It's well-known that the space of connected components of a Hausdorff space is T1 because connected components are closed and so points of the quotient space are also closed.
I'm wondering if there is an example of a compact Hausdorff space $X$ such that it's space of connected components $X/{\sim}$ is not also Hausdorff.
The space of path-connected components can easily be non-Hausdorff, as for example the closed topologist's sine curve shows, but unfortunately such examples seem harder to construct when only quotienting by connectedness.
If there are perhaps also any mild criteria such as metrisability on $X$ that ensure Hausdorffness, that would also be appreciated.
Best Answer
This can't happen for compact Hausdorff spaces. If $X$ is compact Hausdorff, then the components of $X$ are the same as the quasicomponents of $X$. In other words, any two distinct components are separated by clopen sets of $X$. Since a clopen set is a union of components (as is its complement), its image in $X/{\sim}$ is also clopen, and so $X/{\sim}$ is not just Hausdorff but totally separated (any two points are separated by clopen sets).

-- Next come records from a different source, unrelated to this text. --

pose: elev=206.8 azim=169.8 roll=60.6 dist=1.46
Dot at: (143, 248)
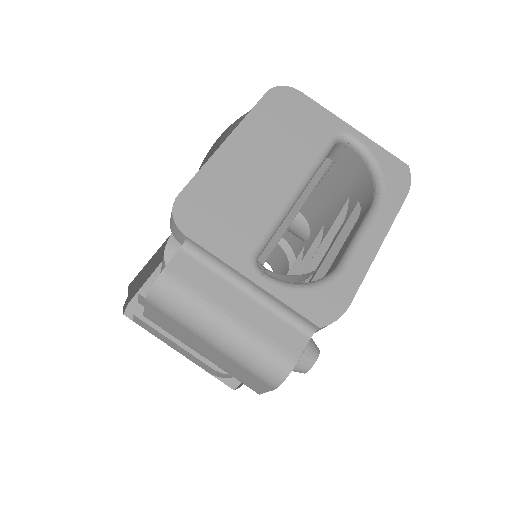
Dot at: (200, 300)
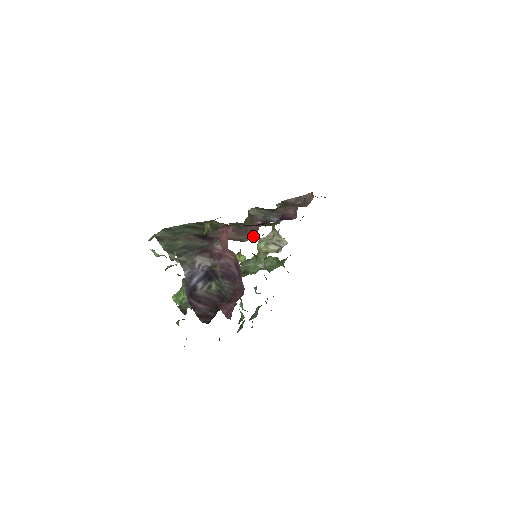
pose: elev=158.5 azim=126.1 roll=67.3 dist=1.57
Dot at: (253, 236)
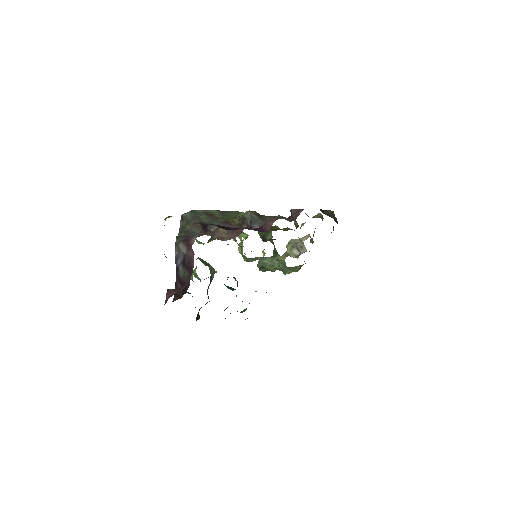
Dot at: occluded
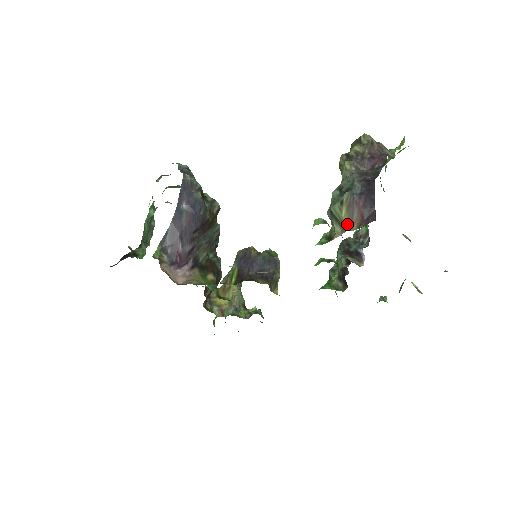
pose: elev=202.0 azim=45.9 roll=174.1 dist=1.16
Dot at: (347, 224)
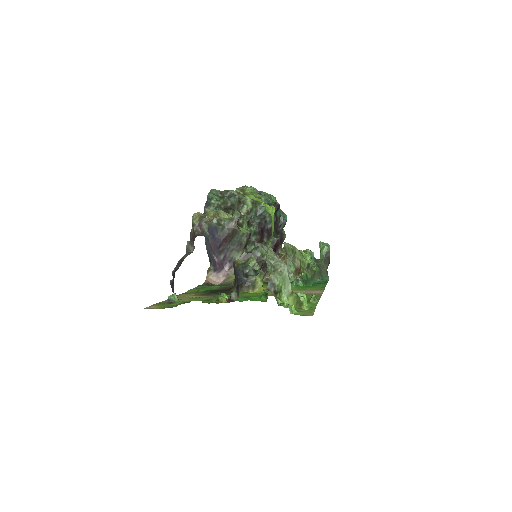
Dot at: occluded
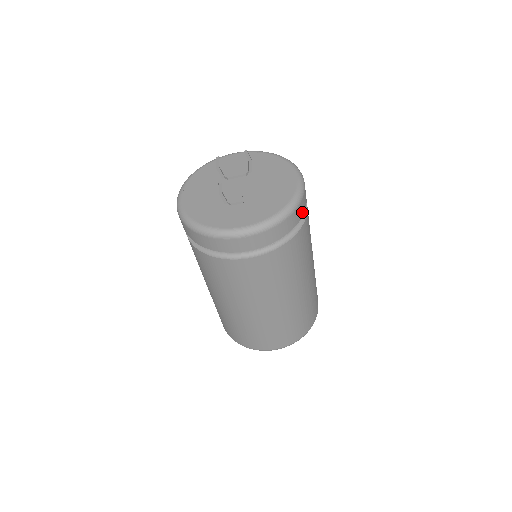
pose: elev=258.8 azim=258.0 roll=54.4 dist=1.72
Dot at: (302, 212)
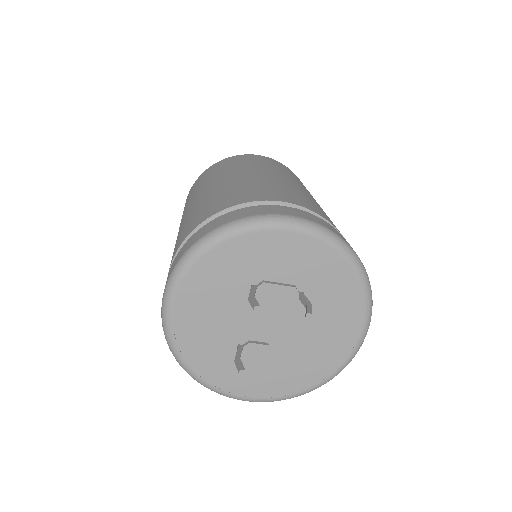
Dot at: occluded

Without compactness, though, this can fail even for otherwise very nice spaces. For instance, let $X=\{1,1/2,1/3,\dots\}\times[0,1]\cup\{0\}\times\{0,1\}\subset\mathbb{R}^2$. Then $\{(0,0)\}$ and $\{(0,1)\}$ are both components of $X$, but any neighborhood of either intersects all but finitely many of the components $\{1/n\}\times[0,1]$ and so they do not have disjoint neighborhoods in $X/{\sim}$.